Ich habe die Anlagen zusammen mit einem brasilianischen Mitreisenden per Tuk-Tuk erkundet. 4:30 Uhr standen wir dazu auf, um rechtzeitig den Sonnenaufgang zu sehen. Leider waren wir mit dieser Idee nicht allein. Als wir am Angkor Wat-Tempel ankamen, standen hunderte weitere Touristen an, um sich für das optimale Foto eine  prominenten Platz am Ufer eines Teiches zu sichern. Leicht geschockt entschlossen wir uns, erstmal in den noch dunklen Tempel zu gehen, was eine sehr surreale Erfahrung war und sich nach Indiana Jones angefühlt hat, wie wir in den dunklen Räumen mit nur minimalem Licht herumkletterten. Die Stimmung war mystisch-faszinierend. Später sind wir dann wieder nach draußen gelaufen und haben unterschiedliche Bilder machen können:

Morgendämmerung im Angkor Wat (oder: "Allein im Angkor Wat")
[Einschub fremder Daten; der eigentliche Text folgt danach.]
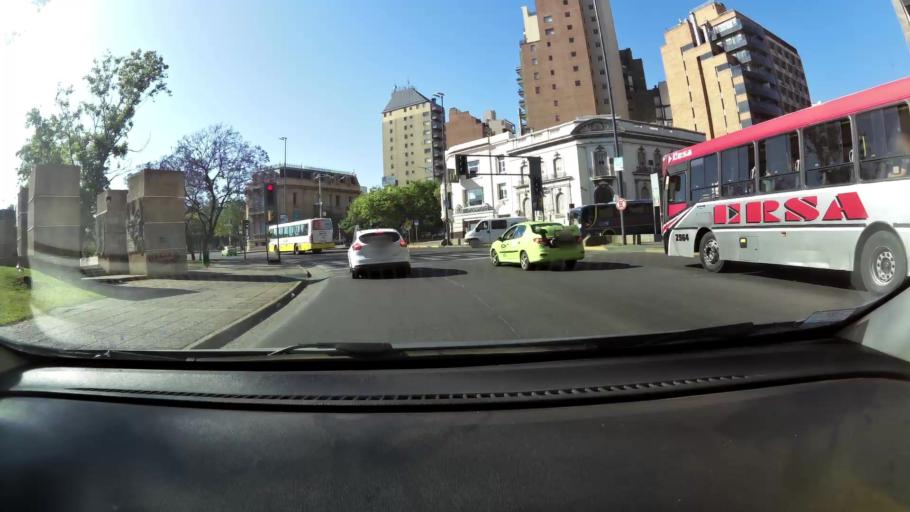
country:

Majestätisch erhebt sich das Angkor Wat vor Aufgang der Sonne

Sonnenaufgang über der ehemaligen Khmer-Hauptstadt

Nach Sonnenaufgang und einem ausgiebigen Frühstück in der Nähe haben wir eine Rundfahrt durch das sich circa 200 Quadratkilometer erstreckende Gebiet gestartet, die uns durch weitere, Tempelanlagen führte, unter anderem dem Bayon, der nach dem Zerfall Angkors der Mittelpunkt der neuen Hauptstadt Thom bildete oder der mystisch anmutende Tempel Ta Prohm, der unter anderem als Kulisse für den Film Tomb Raider diente. Die genaue Anzahl der existierenden Tempel wird auf circa 1000 geschätzt.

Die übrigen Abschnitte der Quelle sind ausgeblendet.